▸ **What you should do**
When you spot the word "промышленные" in a line of the data below, copy that line.

▸ **Data supplied**

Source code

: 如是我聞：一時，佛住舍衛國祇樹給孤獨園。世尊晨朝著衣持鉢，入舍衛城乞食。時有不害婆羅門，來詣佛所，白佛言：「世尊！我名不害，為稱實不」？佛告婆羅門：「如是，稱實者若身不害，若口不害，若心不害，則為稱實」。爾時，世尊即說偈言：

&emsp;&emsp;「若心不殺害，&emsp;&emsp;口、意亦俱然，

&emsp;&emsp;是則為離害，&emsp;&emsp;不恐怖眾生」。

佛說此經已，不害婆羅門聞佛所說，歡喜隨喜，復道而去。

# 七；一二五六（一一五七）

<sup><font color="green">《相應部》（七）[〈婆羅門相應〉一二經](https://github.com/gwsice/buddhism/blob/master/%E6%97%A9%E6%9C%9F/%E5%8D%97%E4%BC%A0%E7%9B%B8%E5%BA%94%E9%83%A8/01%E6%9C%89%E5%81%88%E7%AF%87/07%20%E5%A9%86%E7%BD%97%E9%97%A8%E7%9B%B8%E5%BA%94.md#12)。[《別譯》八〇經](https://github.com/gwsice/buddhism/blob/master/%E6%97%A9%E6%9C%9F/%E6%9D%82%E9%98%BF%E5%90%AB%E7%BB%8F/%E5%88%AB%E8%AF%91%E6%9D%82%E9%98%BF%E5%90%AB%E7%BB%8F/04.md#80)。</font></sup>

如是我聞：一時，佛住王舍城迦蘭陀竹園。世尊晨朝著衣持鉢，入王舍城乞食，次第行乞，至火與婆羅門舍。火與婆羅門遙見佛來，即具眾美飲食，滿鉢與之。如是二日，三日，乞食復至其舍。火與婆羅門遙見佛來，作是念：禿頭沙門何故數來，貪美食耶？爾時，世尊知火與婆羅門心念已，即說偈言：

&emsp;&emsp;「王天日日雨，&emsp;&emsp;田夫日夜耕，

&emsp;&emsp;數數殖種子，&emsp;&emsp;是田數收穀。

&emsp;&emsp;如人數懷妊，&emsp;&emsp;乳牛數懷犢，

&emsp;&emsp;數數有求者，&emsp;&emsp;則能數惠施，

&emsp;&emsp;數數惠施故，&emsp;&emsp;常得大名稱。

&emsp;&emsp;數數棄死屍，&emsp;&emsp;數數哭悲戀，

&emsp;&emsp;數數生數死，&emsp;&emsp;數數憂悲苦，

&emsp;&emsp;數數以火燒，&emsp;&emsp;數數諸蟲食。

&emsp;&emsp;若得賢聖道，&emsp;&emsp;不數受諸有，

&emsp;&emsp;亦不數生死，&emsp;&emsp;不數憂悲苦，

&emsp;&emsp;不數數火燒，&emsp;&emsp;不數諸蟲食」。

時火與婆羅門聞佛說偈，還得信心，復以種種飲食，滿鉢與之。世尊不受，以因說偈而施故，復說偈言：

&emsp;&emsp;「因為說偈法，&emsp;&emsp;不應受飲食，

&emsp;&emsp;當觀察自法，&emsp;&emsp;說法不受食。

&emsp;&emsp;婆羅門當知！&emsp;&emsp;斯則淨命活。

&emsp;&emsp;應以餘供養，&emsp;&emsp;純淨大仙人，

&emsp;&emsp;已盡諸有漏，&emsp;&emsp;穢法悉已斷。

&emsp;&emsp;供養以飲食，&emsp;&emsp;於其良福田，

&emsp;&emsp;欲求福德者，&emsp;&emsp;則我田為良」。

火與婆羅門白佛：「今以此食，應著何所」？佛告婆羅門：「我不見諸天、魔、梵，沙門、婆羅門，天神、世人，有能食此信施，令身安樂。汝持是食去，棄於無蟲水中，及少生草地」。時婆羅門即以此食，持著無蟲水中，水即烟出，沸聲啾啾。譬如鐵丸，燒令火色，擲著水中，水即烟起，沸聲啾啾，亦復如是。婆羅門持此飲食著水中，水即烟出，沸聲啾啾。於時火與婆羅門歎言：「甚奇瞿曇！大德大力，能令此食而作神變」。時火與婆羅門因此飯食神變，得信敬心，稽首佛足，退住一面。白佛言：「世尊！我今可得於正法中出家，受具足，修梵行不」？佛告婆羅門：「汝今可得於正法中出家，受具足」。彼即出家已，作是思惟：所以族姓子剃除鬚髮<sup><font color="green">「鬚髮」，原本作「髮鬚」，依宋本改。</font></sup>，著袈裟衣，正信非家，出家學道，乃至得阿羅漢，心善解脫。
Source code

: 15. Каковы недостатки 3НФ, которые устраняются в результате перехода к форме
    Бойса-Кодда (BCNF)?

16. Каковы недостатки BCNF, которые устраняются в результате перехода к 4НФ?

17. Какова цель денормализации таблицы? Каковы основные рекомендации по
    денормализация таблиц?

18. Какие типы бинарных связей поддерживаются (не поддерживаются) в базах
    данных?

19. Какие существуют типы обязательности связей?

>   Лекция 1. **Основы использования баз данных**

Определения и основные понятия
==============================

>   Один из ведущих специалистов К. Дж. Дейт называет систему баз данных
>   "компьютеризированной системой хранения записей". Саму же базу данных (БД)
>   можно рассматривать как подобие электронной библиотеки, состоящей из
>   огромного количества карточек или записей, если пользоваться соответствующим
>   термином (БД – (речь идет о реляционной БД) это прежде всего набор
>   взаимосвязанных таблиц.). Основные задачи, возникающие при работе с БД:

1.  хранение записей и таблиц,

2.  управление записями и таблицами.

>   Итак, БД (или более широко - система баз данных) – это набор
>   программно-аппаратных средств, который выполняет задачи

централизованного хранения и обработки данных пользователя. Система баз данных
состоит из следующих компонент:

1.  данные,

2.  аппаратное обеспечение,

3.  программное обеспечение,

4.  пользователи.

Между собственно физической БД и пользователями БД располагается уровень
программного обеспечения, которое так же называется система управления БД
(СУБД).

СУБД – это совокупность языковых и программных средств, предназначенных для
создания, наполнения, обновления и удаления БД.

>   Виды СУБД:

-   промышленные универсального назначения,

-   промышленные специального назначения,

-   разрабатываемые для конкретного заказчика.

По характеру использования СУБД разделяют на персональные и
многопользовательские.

▸ **Task output**
-   промышленные универсального назначения,
-   промышленные специального назначения,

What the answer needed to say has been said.